What is robots.txt?
Robots.txt is a text file with instructions for search engine crawlers. It defines which areas of a website crawlers are allowed to search. However, these are not explicitly named by the robots.txt file. Rather, certain areas are not allowed to be searched. Using this simple text file, you can easily exclude entire domains, complete directories, one or more subdirectories or individual files from search engine crawling. However, this file does not protect against unauthorized access.
Robots.txt is stored in the root directory of a domain. Thus it is the first document that crawlers open when visiting your site. However, the file does not only control crawling. You can also integrate a link to your sitemap, which gives search engine crawlers an overview of all existing URLs of your domain.
Check the robots.txt file of your website
How robots.txt works
In 1994, a protocol called REP (Robots Exclusion Standard Protocol) was published. This protocol stipulates that all search engine crawlers (user-agents) must first search for the robots.txt file in the root directory of your site and read the instructions it contains. Only then, robots can start indexing your web page. The file must be located directly in the root directory of your domain and must be written in lower case because robots read the robots.txt file and its instructions case-sensitive. Unfortunately, not all search engine robots follow these rules. At least the file works with the most important search engines like Bing, Yahoo, and Google. Their search robots strictly follow the REP and robots.txt instructions.
In practice, robots.txt can be used for different types of files. If you use it for image files, it prevents these files from appearing in the Google search results. Unimportant resource files, such as script, style, and image files, can also be blocked easily with robots.txt. In addition, you can exclude dynamically generated web pages from crawling using appropriate commands. For example, result pages of an internal search function, pages with session IDs or user actions such as shopping carts can be blocked. You can also control crawler access to other non-image files (web pages) by using the text file. Thereby, you can avoid the following scenarios:
- search robots crawl lots of similar or unimportant web pages
- your crawl budget is wasted unnecessarily
- your server is overloaded by crawlers
In this context, however, note that robots.txt does not guarantee that your site or individual sub-pages are not indexed. It only controls the crawling of your website, but not the indexation. If web pages are not to be indexed by search engines, you have to set the following meta tag in the header of your web page:
<meta name="robots" content="noindex">
Which instructions are used in robots.txt?
Your robots.txt has to be saved as a UTF-8 or ASCII text file in the root directory of your web page. There must be only one file with this name. It contains one or more rule sets structured in a clearly readable format. The rules (instructions) are processed from top to bottom whereby upper and lower case letters are distinguished.
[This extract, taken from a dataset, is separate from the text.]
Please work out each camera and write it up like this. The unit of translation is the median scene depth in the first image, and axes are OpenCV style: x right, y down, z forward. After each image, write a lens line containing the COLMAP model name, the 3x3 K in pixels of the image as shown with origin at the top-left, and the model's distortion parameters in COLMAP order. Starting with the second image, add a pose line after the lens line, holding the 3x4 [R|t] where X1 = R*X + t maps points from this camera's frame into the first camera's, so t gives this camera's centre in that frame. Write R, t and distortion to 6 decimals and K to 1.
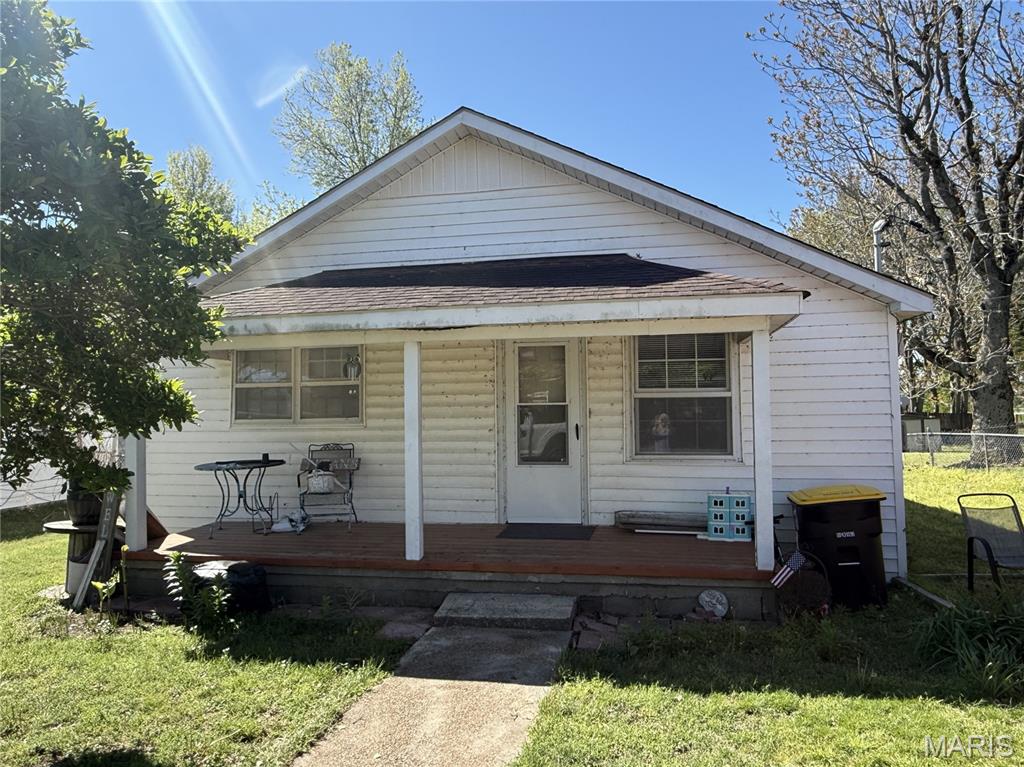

The following terms are used in a robots.txt file:
- user-agent: denotes the name of the crawler (the names can be found in the Robots Database)
- disallow: prevents crawling of certain files, directories or web pages
- allow: overwrites disallow and allows crawling of files, web pages, and directories
- sitemap (optional): shows the location of the sitemap
- *: stands for any number of character
- $: stands for the end of the line
The instructions (entries) in robots.txt always consist of two parts. In the first part, you define which robots (user-agents) the following instruction apply for. The second part contains the instruction (disallow or allow). "user-agent: Google-Bot" and the instruction "disallow: /clients/" mean that Google bot is not allowed to search the directory /clients/. If the entire website is not to be crawled by a search bot, the entry is: "user-agent: *" with the instruction "disallow: /". You can use the dollar sign "$" to block web pages that have a certain extension. The statement "disallow: /* .doc$" blocks all URLs with a .doc extension. In the same way, you can block specific file formats n robots.txt: "disallow: /*.jpg$".
For example, the robots.txt file for the website https://www.example.com/ could look like this:
User-agent: * Disallow: /login/ Disallow: /card/ Disallow: /fotos/ Disallow: /temp/ Disallow: /search/ Disallow: /*.pdf$ Sitemap: https://www.example.com/sitemap.xml
What role does robots.txt play in search engine optimization?
The instructions in a robots.txt file have a strong influence on SEO (Search Engine Optimization) as the file allows you to control search robots. However, if user agents are restricted too much by disallow instructions, this has a negative effect on the ranking of your website. You also have to consider that you won’t rank with web pages you have excluded by disallow in robots.txt. If, on the other hand, there are no or hardly any disallow restrictions, it can happen that pages with duplicate content are indexed, which also has a negative effect on the ranking of these pages.
Before you save the file in the root directory of your website, you should check the syntax. Even minor errors can lead to search bots disregarding the disallow rules and crawling websites that should not be indexed. Such errors can also result in pages no longer being accessible for search bots and entire URLs not being indexed because of disallow. You can check the correctness of your robots.txt using Google Search Console. Under "Current Status" and "Crawl Errors", you will find all pages blocked by the disallow instructions.
By using robots.txt correctly you can ensure that all important parts of your website are crawled by search bots. Consequently, your entire page content is indexed by Google and other search engines.